Generated by GPT-5-mini| Randall–Sundrum | |
|---|---|
| Name | Randall–Sundrum |
| Field | Theoretical physics |
| Notable persons | Lisa Randall; Raman Sundrum |
| Introduced | 1999 |
| Institutions | Princeton University; Harvard University; Stanford University |
Randall–Sundrum is a pair of influential models in high-energy theoretical physics proposing warped extra dimensions to address the hierarchy between the electroweak scale and the Planck scale. Developed in 1999 by Lisa Randall and Raman Sundrum, the models have shaped research across string theory, brane cosmology, and particle physics phenomenology, informing investigations at facilities such as the Large Hadron Collider and guiding connections to AdS/CFT correspondence and holography.
The original motivation arose from attempts to reconcile the large disparity between the Planck scale and the electroweak scale highlighted in studies by practitioners at institutions including CERN and Fermilab. Influences include prior proposals such as the Kaluza–Klein theory, the ADD model by Arkani-Hamed, Dimopoulos, and Dvali, and developments in supergravity and M-theory explored at Caltech and Cambridge University. Randall and Sundrum leveraged perspectives from research on the cosmological constant problem, the hierarchy problem (physics), and the behavior of graviton modes in scenarios discussed in seminars at Princeton University and Harvard University.
The two canonical constructions, often referenced in literature from SLAC National Accelerator Laboratory and DESY, are denoted RS1 and RS2. RS1 posits a finite extra dimension bounded by two branes, inspired by earlier work on orbifolds and domain walls in papers circulated through arXiv and presented at conferences such as Strings Conference and Moriond. RS2 retains a single brane with a non-compact extra dimension, connecting to analyses of localized gravity by researchers at Institute for Advanced Study and reported in reviews at KITP. Both models employ warped metrics analogous to metrics studied in Anti-de Sitter space and are frequently contrasted with compactification schemes used in Type IIB string theory and studies at Imperial College London.
The models use a five-dimensional spacetime with a negative cosmological constant, drawing on mathematical structures from Anti-de Sitter space, Randall–Sundrum metric, and the formalism developed in works associated with Edward Witten and Juan Maldacena. Solutions involve solving Einstein equations with brane-localized stress-energy, techniques shared with analyses in ADM formalism, Israel junction conditions, and computations featured in papers from MIT and Yale University. Mode decomposition yields a zero-mode graviton and a discrete or continuous Kaluza–Klein tower, comparisons often made with spectra analyzed by groups at Perimeter Institute and in lectures at NORDITA. The mathematical treatment connects to boundary conditions studied in Gibbons–Hawking–York boundary term literature and to renormalization group interpretations found in AdS/CFT correspondence discussions by authors affiliated with Princeton University and Rutgers University.

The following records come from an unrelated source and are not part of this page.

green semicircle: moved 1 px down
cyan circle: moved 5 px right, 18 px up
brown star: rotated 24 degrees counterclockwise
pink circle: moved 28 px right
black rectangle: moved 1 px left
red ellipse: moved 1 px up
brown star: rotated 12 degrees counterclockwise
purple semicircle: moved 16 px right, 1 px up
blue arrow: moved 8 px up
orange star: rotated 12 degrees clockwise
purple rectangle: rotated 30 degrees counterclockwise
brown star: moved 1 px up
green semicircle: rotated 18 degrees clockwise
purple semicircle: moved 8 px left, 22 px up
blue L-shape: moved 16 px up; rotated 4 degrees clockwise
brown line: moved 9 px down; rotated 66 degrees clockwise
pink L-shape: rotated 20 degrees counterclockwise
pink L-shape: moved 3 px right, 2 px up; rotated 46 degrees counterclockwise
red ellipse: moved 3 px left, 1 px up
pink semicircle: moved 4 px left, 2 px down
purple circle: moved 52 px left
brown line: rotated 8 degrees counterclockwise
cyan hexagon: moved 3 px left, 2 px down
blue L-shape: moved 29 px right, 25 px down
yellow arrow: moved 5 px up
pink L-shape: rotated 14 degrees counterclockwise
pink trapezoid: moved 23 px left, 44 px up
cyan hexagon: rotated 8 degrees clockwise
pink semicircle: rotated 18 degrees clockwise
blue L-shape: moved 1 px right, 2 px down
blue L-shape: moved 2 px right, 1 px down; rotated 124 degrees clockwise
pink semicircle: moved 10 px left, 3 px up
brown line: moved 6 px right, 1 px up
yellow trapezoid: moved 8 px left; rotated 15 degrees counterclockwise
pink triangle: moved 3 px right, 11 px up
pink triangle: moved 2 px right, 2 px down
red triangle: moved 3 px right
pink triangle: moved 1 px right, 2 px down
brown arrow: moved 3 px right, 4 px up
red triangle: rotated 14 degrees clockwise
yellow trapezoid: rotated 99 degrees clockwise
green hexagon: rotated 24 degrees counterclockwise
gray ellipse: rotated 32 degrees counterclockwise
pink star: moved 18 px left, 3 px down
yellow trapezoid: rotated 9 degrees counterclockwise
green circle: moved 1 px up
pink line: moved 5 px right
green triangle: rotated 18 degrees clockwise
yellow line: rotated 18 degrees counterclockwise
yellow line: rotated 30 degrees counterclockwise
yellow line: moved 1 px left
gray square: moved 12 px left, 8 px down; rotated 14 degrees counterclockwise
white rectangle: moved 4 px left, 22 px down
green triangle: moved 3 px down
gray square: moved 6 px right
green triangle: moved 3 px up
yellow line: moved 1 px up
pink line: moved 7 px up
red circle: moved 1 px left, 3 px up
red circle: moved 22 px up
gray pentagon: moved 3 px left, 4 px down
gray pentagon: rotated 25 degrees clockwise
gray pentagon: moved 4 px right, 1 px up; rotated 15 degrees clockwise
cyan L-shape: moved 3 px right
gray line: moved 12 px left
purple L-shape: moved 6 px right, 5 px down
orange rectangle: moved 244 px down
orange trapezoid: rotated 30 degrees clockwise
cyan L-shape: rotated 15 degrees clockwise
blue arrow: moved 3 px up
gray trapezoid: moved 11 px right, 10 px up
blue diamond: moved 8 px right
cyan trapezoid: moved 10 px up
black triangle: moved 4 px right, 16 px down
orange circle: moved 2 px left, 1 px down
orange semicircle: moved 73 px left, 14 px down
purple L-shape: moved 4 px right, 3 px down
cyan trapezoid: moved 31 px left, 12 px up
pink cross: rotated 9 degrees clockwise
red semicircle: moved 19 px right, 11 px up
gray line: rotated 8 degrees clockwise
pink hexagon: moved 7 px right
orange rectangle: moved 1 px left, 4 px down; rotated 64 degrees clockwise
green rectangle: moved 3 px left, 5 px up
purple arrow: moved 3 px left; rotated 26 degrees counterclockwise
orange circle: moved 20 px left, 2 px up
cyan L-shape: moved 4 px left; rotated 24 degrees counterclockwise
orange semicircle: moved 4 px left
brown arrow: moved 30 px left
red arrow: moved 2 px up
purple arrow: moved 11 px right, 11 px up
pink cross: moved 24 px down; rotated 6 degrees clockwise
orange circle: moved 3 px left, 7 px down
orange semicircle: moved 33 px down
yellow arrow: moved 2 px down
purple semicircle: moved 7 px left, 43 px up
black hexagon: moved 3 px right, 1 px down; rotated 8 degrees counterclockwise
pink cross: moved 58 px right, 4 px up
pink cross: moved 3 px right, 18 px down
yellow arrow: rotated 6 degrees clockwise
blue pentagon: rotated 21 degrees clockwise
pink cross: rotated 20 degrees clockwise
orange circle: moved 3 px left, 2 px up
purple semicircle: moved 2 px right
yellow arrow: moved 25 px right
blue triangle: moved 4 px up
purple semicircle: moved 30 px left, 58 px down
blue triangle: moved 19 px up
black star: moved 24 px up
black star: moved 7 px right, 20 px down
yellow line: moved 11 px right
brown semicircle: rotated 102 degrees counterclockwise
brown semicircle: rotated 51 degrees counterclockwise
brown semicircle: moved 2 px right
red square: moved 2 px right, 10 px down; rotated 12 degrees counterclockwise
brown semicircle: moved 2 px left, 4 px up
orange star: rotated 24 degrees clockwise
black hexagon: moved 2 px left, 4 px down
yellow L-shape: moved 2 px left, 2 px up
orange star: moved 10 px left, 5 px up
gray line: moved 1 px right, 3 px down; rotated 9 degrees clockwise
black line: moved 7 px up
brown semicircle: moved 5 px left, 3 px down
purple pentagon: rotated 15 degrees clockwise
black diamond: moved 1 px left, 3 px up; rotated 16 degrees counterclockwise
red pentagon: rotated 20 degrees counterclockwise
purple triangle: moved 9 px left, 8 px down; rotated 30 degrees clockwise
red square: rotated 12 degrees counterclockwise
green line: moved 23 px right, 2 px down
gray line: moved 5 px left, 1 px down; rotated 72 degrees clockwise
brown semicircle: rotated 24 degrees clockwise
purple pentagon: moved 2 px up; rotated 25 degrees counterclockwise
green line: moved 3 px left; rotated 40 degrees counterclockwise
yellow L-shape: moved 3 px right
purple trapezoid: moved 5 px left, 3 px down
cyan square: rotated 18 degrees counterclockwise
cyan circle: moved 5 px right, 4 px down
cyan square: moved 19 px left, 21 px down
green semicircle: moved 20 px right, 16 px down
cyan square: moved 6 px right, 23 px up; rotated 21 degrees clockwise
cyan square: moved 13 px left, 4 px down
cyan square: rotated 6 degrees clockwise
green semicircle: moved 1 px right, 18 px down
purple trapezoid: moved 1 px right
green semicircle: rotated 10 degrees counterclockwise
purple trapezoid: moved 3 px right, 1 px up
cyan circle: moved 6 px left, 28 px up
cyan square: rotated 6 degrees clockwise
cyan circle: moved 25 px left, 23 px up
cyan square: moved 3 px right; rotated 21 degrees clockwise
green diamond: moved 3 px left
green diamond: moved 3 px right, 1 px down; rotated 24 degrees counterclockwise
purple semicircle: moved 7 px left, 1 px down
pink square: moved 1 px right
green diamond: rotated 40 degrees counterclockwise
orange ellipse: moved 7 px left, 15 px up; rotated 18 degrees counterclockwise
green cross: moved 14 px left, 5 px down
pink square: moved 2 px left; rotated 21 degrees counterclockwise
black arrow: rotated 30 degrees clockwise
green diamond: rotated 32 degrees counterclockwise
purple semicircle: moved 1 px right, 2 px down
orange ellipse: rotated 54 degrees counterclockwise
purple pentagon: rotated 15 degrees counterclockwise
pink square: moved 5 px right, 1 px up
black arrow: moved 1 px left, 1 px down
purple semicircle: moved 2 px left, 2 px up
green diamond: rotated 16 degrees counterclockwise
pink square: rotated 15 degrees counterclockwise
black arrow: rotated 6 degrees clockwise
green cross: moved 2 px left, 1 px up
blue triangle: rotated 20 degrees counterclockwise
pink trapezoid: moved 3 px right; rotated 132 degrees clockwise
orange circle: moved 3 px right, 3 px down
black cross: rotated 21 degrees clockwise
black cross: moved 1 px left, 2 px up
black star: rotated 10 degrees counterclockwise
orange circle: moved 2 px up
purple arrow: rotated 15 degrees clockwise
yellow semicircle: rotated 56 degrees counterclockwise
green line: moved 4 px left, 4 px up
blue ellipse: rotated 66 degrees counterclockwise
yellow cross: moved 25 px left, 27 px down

Phenomenological implications were explored for collider signatures, precision tests, and astrophysical observations by collaborations such as ATLAS, CMS, and analysis groups at Tevatron. Constraints arise from searches for Kaluza–Klein gravitons, modifications to Newtonian gravity tested by experiments at Eöt-Wash, and consistency checks with cosmological probes including data from Planck (spacecraft) and WMAP. Limits on model parameters reference results reported at meetings like ICHEP and in review articles distributed through arXiv by researchers at University of Chicago and University of California, Berkeley. Proposed signals such as narrow graviton resonances and deviations in electroweak precision observables were central to studies by teams at Brookhaven National Laboratory and Lawrence Berkeley National Laboratory.
Extensions build bridges to string theory compactifications, gauge/gravity duality, and warped throat constructions explored by groups at Stanford University and University of Cambridge. Variants incorporate supersymmetry as in work influenced by Nima Arkani-Hamed and Savas Dimopoulos, or embed RS setups into heterotic string theory and F-theory frameworks studied at Rutgers University and University of Oxford. Related lines of inquiry include deformations addressing the cosmological constant problem via mechanisms proposed in seminars at Perimeter Institute, interactions with dark matter model-building pursued by teams at University of Michigan, and holographic composite Higgs scenarios developed by researchers at NYU and Columbia University.